いつも楽しくブログを拝見させて頂いています。

以前からすごーーーく思っていた事があるんですが、福島正則は家康の野心に気付かなかったのかなと。

家康は秀吉が織田家を簒奪した手法をそのまんま真似てるんですが、その流れを実際に戦いに参加して見ていた福島正則が家康の野心に気付けなかったなんてありうるんだろうかと。

それとも薄々は気付きつつも三成憎しで彼が政権を担ったら自分の出番は無いと思い家康に味方したのか。

どうなんでしょう?

投稿: おりえ | 2012年7月26日 (木) 01時37分

おりえさん、こんばんは~

そうですね。。。ホント気になります。
福島正則が、というより、豊臣恩顧の武将たちは、全員気づいてないみたいに見えますね~
それこそ、本当の心の内はご本人にしかわかりませんが、あくまで個人的意見で推理させていただくならば、この不可解な部分は、徳川の造った歴史であるからなのでは?と思うのです。

関ヶ原にしても大坂の陣にしても、何やら、家康が思い描いた通りに事が運び、相手はいつも家康の思うつぼにハマってしまいます。
これは、ドラマの主役がいつもグッドタイミングな所に現われ、とんとん拍子に事が進んで行くのと似てる気がするのです。
ちょうど1年前に、「方広寺の大仏」の話>>を書かせていただきましたが、そのページの最後に、阪神大震災によって偶然見つかった「太閤の湯」という湯殿…ここは、秀吉が造った温泉ですが、家康は天下を取った後に、その湯殿を壊して土で覆って、その上に徳川家の菩提寺を建て、その記録をすべて末梢しています。

徳川の公式記録には、そんな感じの事が、あっちこっちで行われているような気がします。
なので、つじつまの合わない事があったり、武将が不可解な行動をとったりするのではないかと…
もちろん、末梢されてるので、それを証明するのは非常に困難ですが。歴史好きとしては胸躍ります。

長々と書いたワリには、答えになってなくてスミマセンm(_ _)m

投稿: 茶々 | 2012年7月26日 (木) 03時20分

>>なので、つじつまの合わない事があったり、武将が不可解な行動をとったりするのではないかと…

ああ、なるほど。そういう可能性もありますね。
どうしても後世の人間は残っている資料から推察するしかないですもんね。

その推察部分が楽しいですけど。

投稿: おりえ | 2012年7月26日 (木) 15時47分

おりえさん、こんにちは~

まぁ、少なくとも、この時点での家康は、「豊臣のために…」って事を強調してますので、豊臣恩顧の武将たちも、すっかり、その名演技に騙されていたのかも…

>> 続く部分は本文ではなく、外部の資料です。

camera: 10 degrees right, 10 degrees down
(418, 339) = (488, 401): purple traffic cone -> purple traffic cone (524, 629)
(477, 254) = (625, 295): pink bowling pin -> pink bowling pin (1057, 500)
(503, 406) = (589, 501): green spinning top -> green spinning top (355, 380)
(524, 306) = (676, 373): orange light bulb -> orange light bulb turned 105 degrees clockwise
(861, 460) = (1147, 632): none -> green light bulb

ホント、こうして、いろいろと想像するのが楽しいですね。

投稿: 茶々 | 2012年7月26日 (木) 16時50分

>小山の陣における豊臣恩顧の大名の心理状態

(1)本当に三成らが豊臣家の害毒だと信じてる人
(2)家康に上手に騙して欲しい人

(3)次の天下人は家康だと、確信犯的に舵を切った人

に分かれるのではと愚考致します。功利打算と大義名分と好き嫌いがミックスしているので、胸中はなかなかに複雑かと。そういう中で、根回しの名人、家康が流れを作り、大半はそれに乗ったという感じが致しますね。

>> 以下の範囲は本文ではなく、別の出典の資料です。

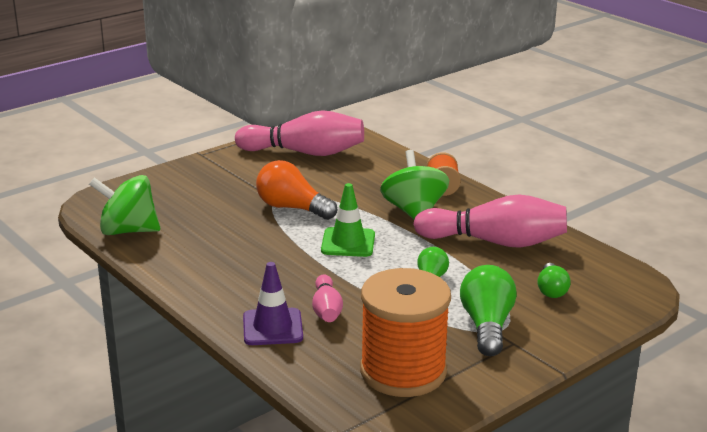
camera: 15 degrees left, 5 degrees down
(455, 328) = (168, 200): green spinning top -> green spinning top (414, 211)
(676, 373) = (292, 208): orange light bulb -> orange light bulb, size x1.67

投稿: レッドバロン | 2012年7月27日 (金) 16時19分

レッドバロンさん、こんばんは~

なんか、みんなで
「2次会行くゾ~」
「オー!」
と盛り上がってるとこで、
「僕、嫁はんがアレなんで、帰ります
ってなKY発言ができない状況だったのかも…と変な想像をしてしまいました。